Data START
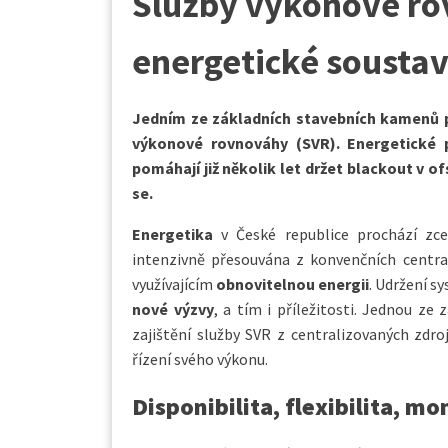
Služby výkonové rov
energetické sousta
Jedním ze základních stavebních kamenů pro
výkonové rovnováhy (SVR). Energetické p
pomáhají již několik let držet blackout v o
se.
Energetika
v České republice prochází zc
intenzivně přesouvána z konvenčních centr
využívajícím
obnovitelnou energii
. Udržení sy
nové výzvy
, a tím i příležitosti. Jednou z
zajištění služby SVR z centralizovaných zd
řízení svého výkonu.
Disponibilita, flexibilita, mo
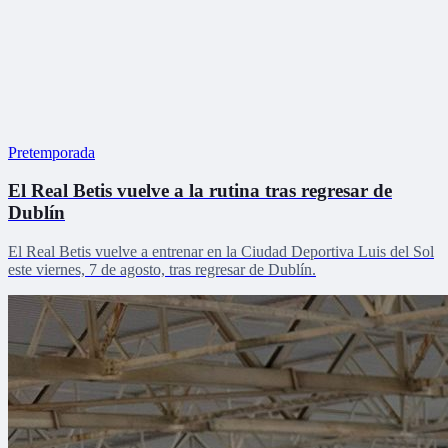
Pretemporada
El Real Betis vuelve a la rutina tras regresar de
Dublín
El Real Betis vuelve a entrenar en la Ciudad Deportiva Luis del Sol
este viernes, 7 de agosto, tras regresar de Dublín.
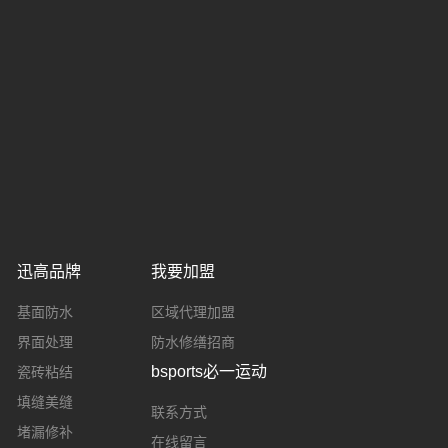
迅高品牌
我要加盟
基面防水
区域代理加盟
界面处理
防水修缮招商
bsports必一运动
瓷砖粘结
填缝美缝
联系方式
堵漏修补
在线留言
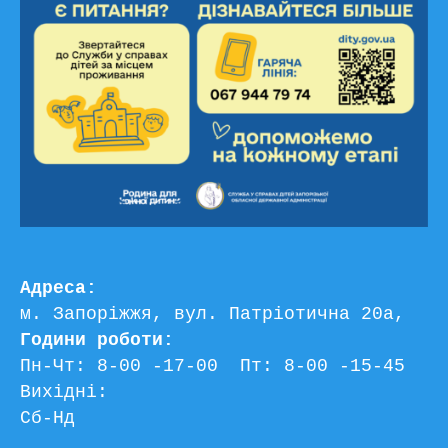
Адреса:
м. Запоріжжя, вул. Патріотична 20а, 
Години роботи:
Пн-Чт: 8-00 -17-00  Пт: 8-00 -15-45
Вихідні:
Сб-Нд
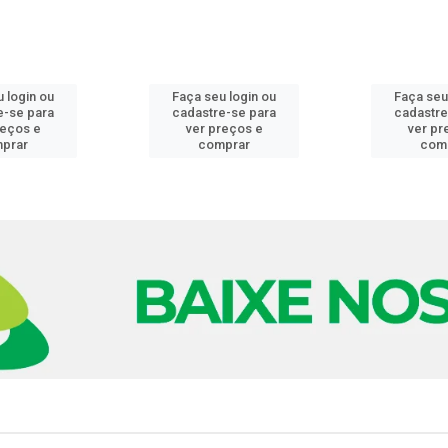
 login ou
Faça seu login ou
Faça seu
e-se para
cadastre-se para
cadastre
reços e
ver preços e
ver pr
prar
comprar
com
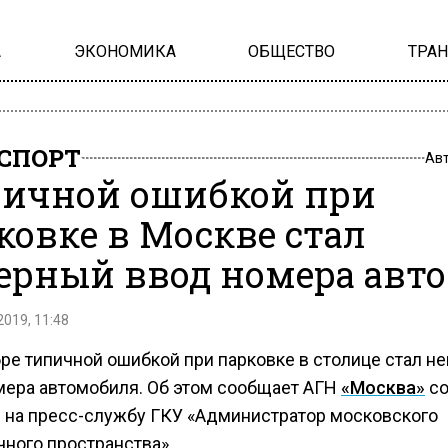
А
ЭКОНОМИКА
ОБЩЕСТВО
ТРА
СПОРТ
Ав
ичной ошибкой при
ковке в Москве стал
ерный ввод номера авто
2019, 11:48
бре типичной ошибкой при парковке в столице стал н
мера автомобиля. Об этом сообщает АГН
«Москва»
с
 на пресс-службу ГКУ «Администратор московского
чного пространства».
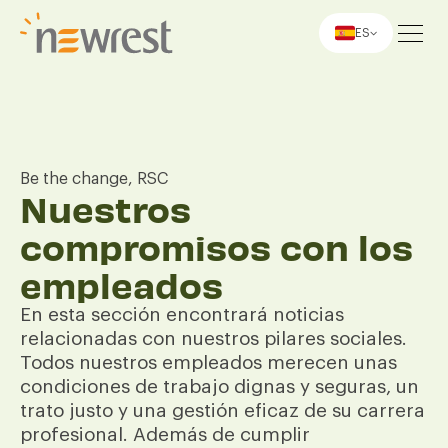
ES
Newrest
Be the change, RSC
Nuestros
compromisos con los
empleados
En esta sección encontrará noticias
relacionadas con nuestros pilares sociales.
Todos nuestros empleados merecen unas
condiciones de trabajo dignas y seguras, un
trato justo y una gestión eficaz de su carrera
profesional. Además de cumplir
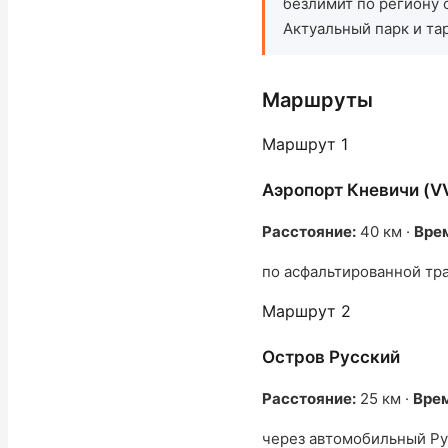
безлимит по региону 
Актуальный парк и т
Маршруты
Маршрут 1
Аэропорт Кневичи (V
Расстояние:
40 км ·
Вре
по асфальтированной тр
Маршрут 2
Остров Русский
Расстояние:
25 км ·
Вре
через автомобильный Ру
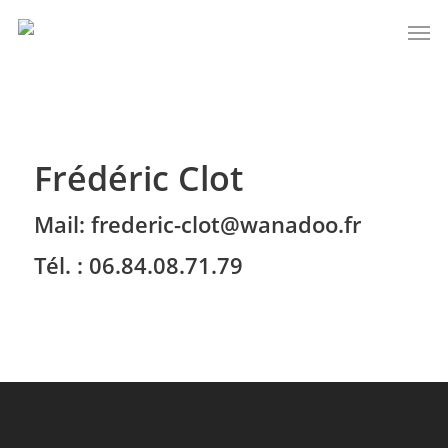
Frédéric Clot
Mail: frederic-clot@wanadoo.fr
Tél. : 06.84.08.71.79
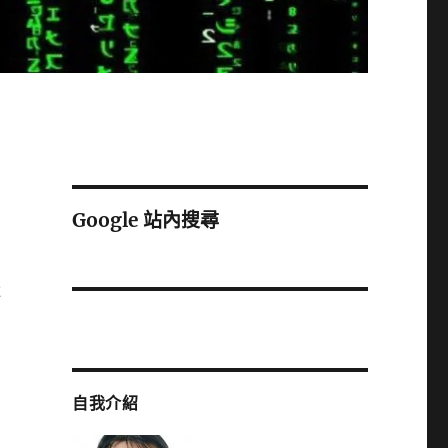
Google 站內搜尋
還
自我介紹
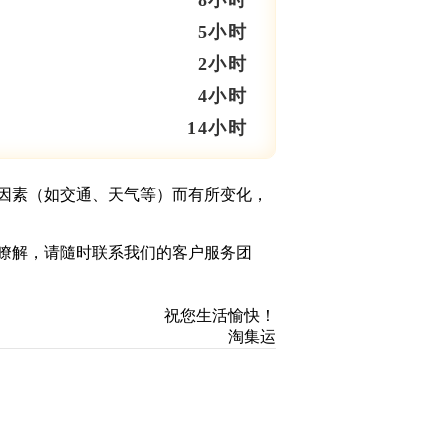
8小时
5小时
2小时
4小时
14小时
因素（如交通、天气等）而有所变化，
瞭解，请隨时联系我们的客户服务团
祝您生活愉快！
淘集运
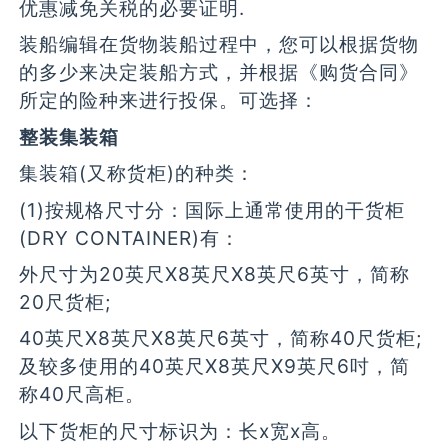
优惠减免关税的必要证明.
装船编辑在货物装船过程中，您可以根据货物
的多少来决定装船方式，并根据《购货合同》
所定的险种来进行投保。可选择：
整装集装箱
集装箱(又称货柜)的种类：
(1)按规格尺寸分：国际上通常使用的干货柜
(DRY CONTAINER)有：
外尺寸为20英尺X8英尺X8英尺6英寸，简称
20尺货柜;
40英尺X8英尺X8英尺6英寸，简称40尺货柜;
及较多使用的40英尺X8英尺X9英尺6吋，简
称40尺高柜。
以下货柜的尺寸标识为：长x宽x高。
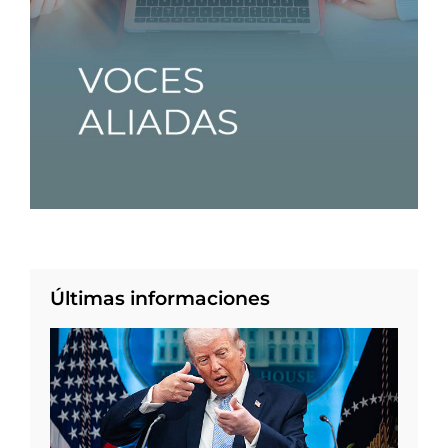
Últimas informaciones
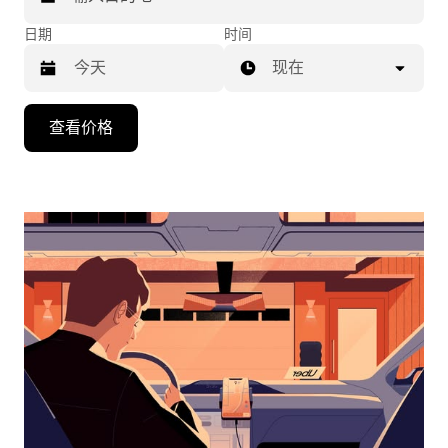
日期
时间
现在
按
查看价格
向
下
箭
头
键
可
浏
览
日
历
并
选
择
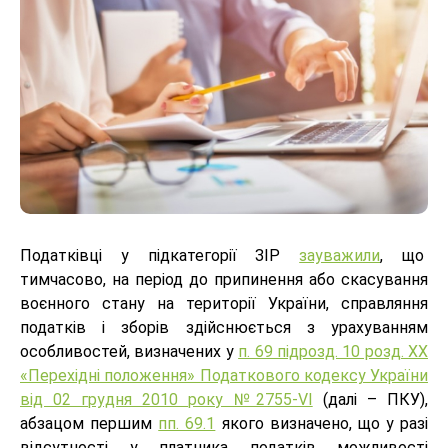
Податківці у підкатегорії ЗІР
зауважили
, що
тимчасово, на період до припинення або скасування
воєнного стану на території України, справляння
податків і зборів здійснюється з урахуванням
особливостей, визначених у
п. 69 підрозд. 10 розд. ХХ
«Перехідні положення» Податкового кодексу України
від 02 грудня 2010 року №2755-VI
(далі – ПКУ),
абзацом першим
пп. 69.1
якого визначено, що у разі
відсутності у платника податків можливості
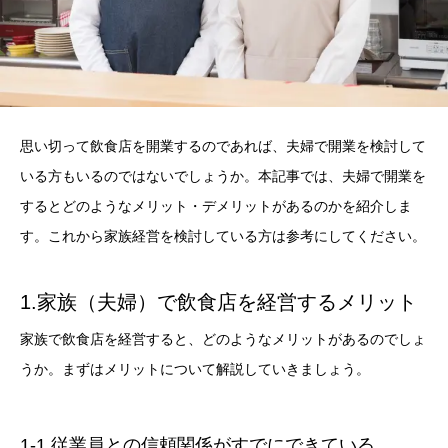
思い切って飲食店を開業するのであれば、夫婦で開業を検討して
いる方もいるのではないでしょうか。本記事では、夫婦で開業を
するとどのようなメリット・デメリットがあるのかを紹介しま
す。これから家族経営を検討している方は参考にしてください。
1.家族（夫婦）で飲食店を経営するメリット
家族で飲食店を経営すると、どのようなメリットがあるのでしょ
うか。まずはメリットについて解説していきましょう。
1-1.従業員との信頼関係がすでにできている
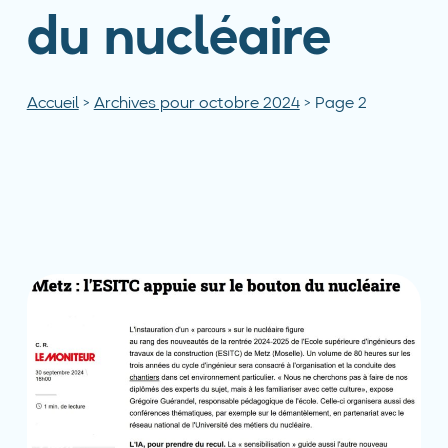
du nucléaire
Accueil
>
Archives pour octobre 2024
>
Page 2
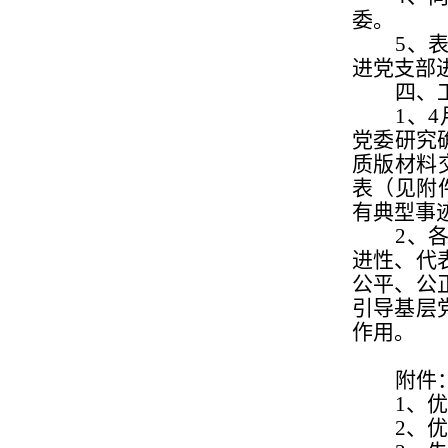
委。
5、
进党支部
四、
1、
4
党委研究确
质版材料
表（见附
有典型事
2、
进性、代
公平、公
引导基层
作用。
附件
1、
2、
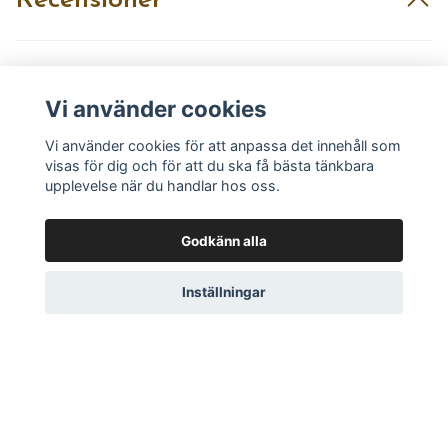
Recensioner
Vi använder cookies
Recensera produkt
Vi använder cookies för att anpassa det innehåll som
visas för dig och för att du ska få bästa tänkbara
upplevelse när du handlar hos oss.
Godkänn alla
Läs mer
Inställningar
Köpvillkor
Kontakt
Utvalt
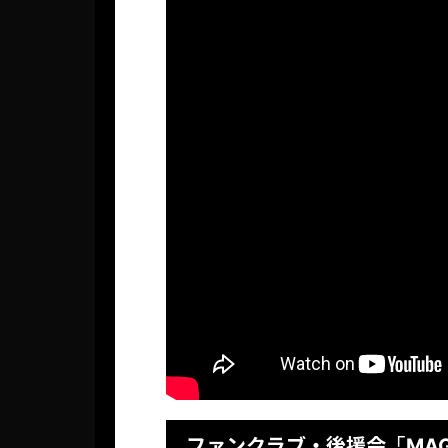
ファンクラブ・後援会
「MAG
Data END
**About this exercise:**
Scan the material for the word "cookies". Return every line where it is found.

**Task solution:**
Vi använder cookies
Vi använder cookies för att anpassa det innehåll som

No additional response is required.